The Customer Decision Journey in Bridal: Evaluation Stage
This is our third installment of The Customer Decision Journey in Bridal series. If you haven't read the previous posts, I recommend you do so before reading this. (Find the first post here and the second here)
Before delving into the ‘evaluation stage’ of the customer decision journey, I’d like to mention that while each industry is different, there is one fact every industry, bridal included, has to keep in mind when making sales and marketing decisions:
At least 74% of business buyers conduct more than half of their research online before making an actual purchase.
What this means is that marketing is now responsible for a bigger chunk of your business strategy. With that in mind, let’s delve into what the evaluation stage entails and the type of actions we need to take to facilitate a smooth transition for the customer.
After the bridal boutique buyer realizes he or she is missing a certain price point or style your brand can fill, they will begin their online research and will likely seek advice from their peers as well (word of mouth is very important). At this stage they’re evaluating you and your competitors (that’s if they’re able to find you online and your brand stands out enough to be noticed--this is why brand awareness campaigns are important--read my previous blog on brand awareness here), and your goal here is to convert the buyer into a lead.

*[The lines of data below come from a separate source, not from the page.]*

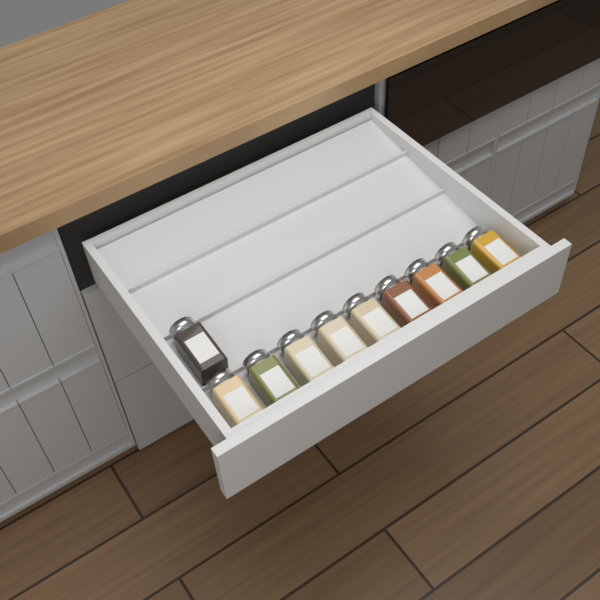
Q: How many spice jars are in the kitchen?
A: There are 10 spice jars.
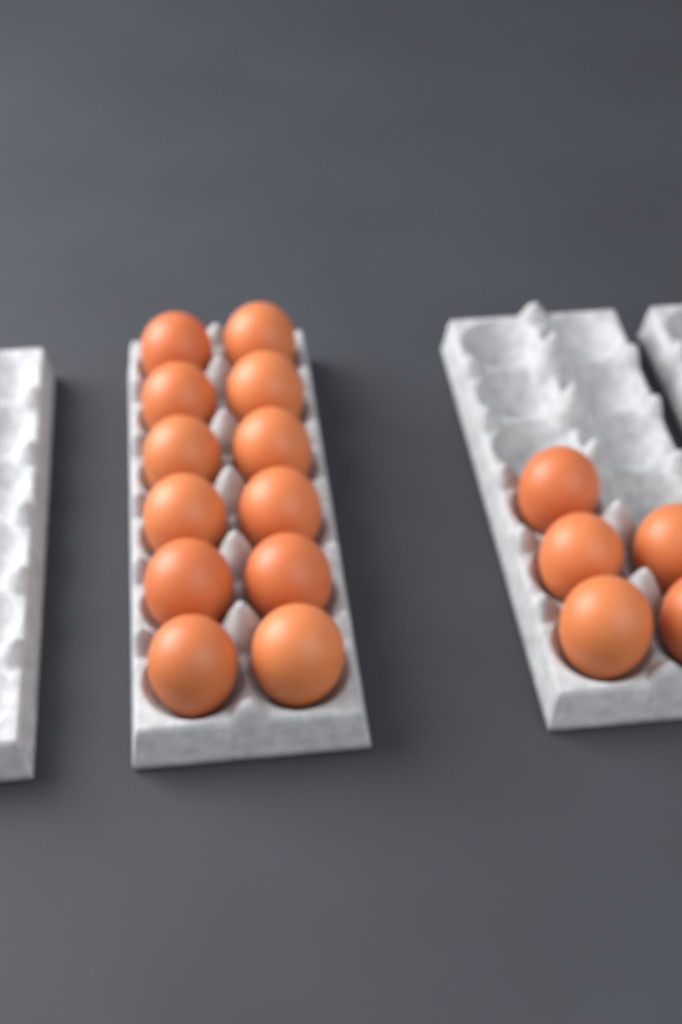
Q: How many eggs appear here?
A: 17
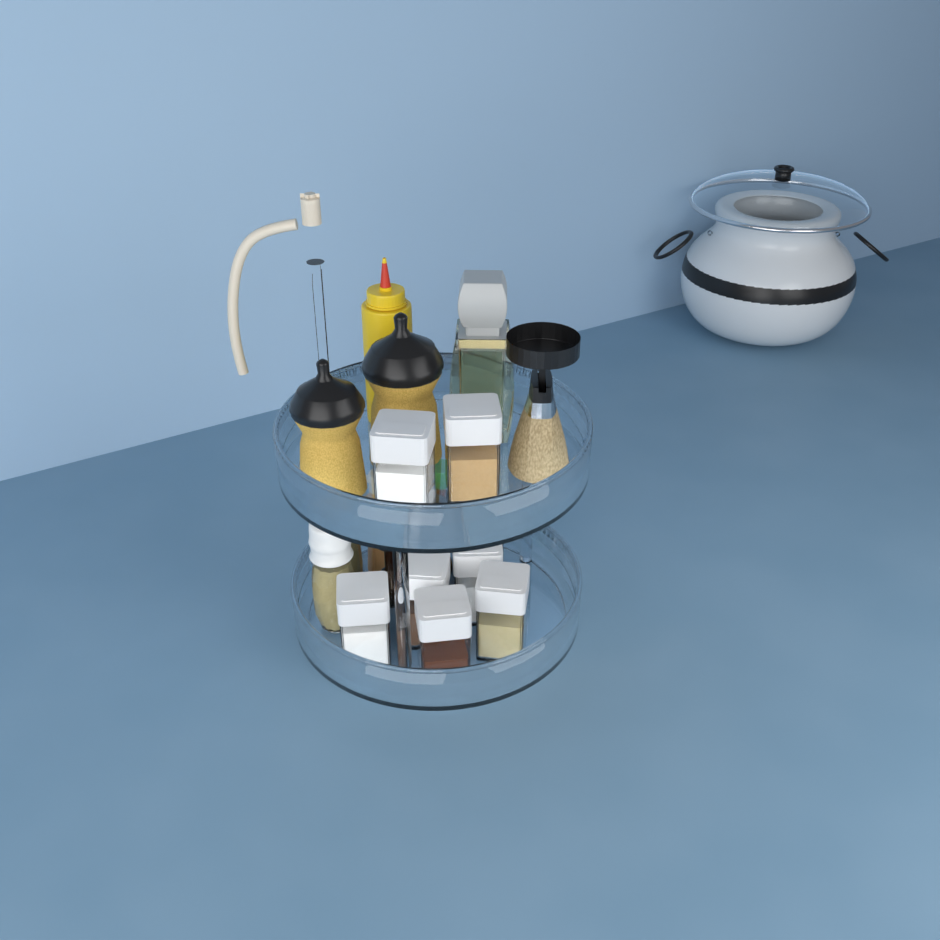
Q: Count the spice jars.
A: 8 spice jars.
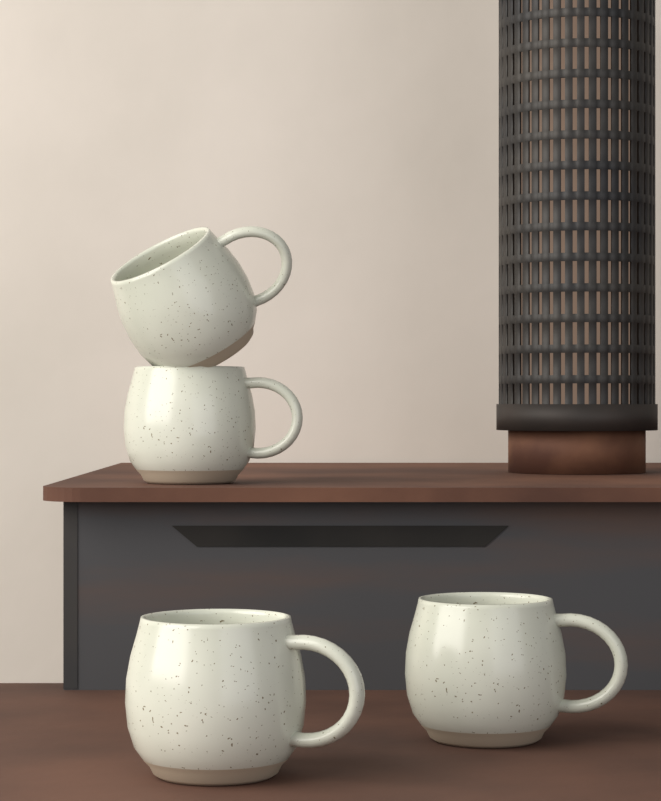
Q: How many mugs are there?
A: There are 4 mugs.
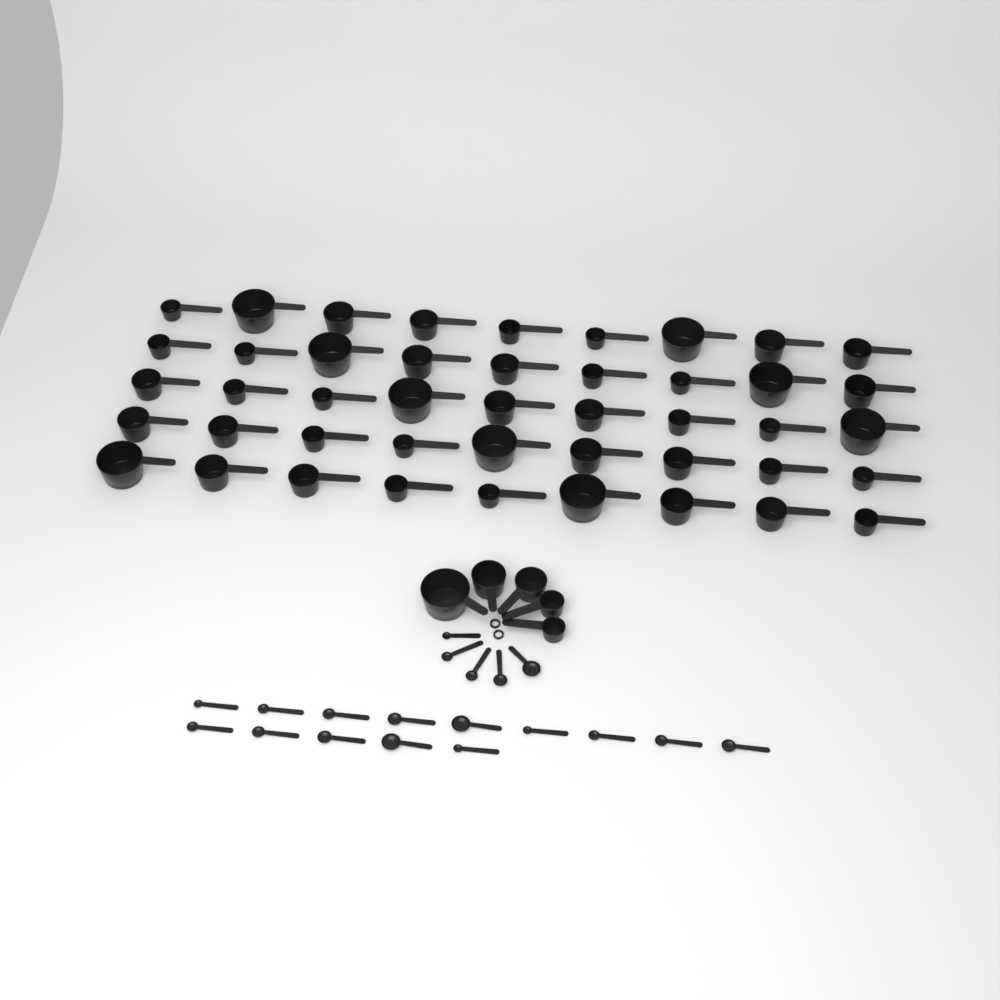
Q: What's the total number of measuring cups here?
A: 50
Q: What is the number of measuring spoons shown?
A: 19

A lead in bridal is a buyer who wants to receive more information about your brand and is willing to give your their email and other contact information to receive a newsletter, look books, bridal market info, etc. This is where your website plays an integral role because you want the buyer who lands on your website to provide these things to you so that you can market to them.
Now in order to incentivize your web visitor to give up their contact information, you need a lead magnet. That is, you need to provide them with a useful piece of content that will compel them to opt in to your email list. This could be anything from a useful bridal market checklist, to a wedding industry report, or a VIP invitation to an event. The bottom line: provide them with something of value if you’re going to ask them to provide you with their business information.
Because at this stage your prospective customer is researching, you have to make sure your website has a clear value proposition. Tell them what makes your brand special and different, and provide proof as well--reviews, a blog featuring real brides, and anything else that will help you make your case to a buyer that has myriad bridal brand choices.
In the evaluation stage, then, you need to help your prospective customer access as much information about your brand online as possible.
Find out what type of information is important to your specific target customer in making purchasing decisions and give them easy access to it. They might, for example, need proof that you will deliver quality gowns (customer reviews help here), or that they can count on quick turnaround (this can be part of your value proposition), or that you’re keeping up with trends (an active blog helps here), or that you have an active social media presence.
Take the time to understand what drives your prospective customer and invest in each stage of the decision journey. As we all become more digitally reliant, it also becomes more important to acknowledge that we need to provide buyers the information they need when they need it. Because online is where most of the lead-to-revenue cycle happens, investing in your digital presence is more important than ever.